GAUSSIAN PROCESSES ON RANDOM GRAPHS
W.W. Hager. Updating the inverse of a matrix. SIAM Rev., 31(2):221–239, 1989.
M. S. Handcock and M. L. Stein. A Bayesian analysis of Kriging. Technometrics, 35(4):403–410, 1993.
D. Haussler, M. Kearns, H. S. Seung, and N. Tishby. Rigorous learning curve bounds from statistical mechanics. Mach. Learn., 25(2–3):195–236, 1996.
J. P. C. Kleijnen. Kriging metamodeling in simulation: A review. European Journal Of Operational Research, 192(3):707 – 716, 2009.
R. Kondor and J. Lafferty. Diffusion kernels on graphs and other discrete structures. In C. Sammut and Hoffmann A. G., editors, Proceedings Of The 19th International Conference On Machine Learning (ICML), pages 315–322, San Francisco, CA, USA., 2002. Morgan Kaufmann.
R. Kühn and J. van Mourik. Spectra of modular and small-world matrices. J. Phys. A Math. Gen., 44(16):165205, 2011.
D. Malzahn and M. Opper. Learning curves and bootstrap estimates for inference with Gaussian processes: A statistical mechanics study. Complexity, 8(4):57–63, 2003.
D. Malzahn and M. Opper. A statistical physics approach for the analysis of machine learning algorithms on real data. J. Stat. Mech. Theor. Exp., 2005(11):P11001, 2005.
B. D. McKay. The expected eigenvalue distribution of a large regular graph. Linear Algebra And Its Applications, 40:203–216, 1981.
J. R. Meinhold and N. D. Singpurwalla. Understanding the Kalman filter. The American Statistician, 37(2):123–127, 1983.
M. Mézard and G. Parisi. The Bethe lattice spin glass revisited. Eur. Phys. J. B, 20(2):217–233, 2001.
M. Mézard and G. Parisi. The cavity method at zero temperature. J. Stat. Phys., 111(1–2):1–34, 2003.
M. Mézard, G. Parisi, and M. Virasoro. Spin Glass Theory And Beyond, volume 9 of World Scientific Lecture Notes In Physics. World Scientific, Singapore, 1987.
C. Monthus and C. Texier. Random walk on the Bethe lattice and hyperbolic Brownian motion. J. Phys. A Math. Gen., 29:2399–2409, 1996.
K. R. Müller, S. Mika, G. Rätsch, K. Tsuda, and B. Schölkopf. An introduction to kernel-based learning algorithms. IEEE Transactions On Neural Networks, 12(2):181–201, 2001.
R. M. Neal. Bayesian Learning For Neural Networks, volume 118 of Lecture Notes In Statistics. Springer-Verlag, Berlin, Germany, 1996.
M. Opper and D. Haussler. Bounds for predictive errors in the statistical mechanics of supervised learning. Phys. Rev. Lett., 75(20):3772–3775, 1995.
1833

**EXERCISE:** Starting with the first line of the listing above, copy each line exactly until you have copied the line containing "M. Mézard and G. Parisi. The cavity". Stop there.

**REPLY TO THE EXERCISE:**
GAUSSIAN PROCESSES ON RANDOM GRAPHS
W.W. Hager. Updating the inverse of a matrix. SIAM Rev., 31(2):221–239, 1989.
M. S. Handcock and M. L. Stein. A Bayesian analysis of Kriging. Technometrics, 35(4):403–410, 1993.
D. Haussler, M. Kearns, H. S. Seung, and N. Tishby. Rigorous learning curve bounds from statistical mechanics. Mach. Learn., 25(2–3):195–236, 1996.
J. P. C. Kleijnen. Kriging metamodeling in simulation: A review. European Journal Of Operational Research, 192(3):707 – 716, 2009.
R. Kondor and J. Lafferty. Diffusion kernels on graphs and other discrete structures. In C. Sammut and Hoffmann A. G., editors, Proceedings Of The 19th International Conference On Machine Learning (ICML), pages 315–322, San Francisco, CA, USA., 2002. Morgan Kaufmann.
R. Kühn and J. van Mourik. Spectra of modular and small-world matrices. J. Phys. A Math. Gen., 44(16):165205, 2011.
D. Malzahn and M. Opper. Learning curves and bootstrap estimates for inference with Gaussian processes: A statistical mechanics study. Complexity, 8(4):57–63, 2003.
D. Malzahn and M. Opper. A statistical physics approach for the analysis of machine learning algorithms on real data. J. Stat. Mech. Theor. Exp., 2005(11):P11001, 2005.
B. D. McKay. The expected eigenvalue distribution of a large regular graph. Linear Algebra And Its Applications, 40:203–216, 1981.
J. R. Meinhold and N. D. Singpurwalla. Understanding the Kalman filter. The American Statistician, 37(2):123–127, 1983.
M. Mézard and G. Parisi. The Bethe lattice spin glass revisited. Eur. Phys. J. B, 20(2):217–233, 2001.
M. Mézard and G. Parisi. The cavity method at zero temperature. J. Stat. Phys., 111(1–2):1–34, 2003.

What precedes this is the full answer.